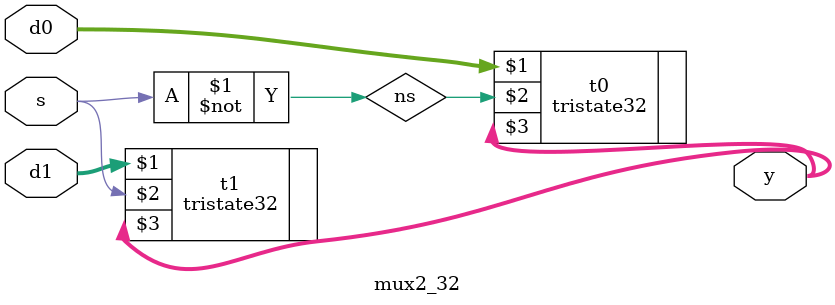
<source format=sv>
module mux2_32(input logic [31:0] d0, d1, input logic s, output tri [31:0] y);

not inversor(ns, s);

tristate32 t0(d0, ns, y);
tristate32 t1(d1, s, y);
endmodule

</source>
——
> [What is needed]: Output only the lines running from the line with "not inversor(ns, s);" through the final line of the data, inclusive.

> [Output below]:
not inversor(ns, s);

tristate32 t0(d0, ns, y);
tristate32 t1(d1, s, y);
endmodule

</source>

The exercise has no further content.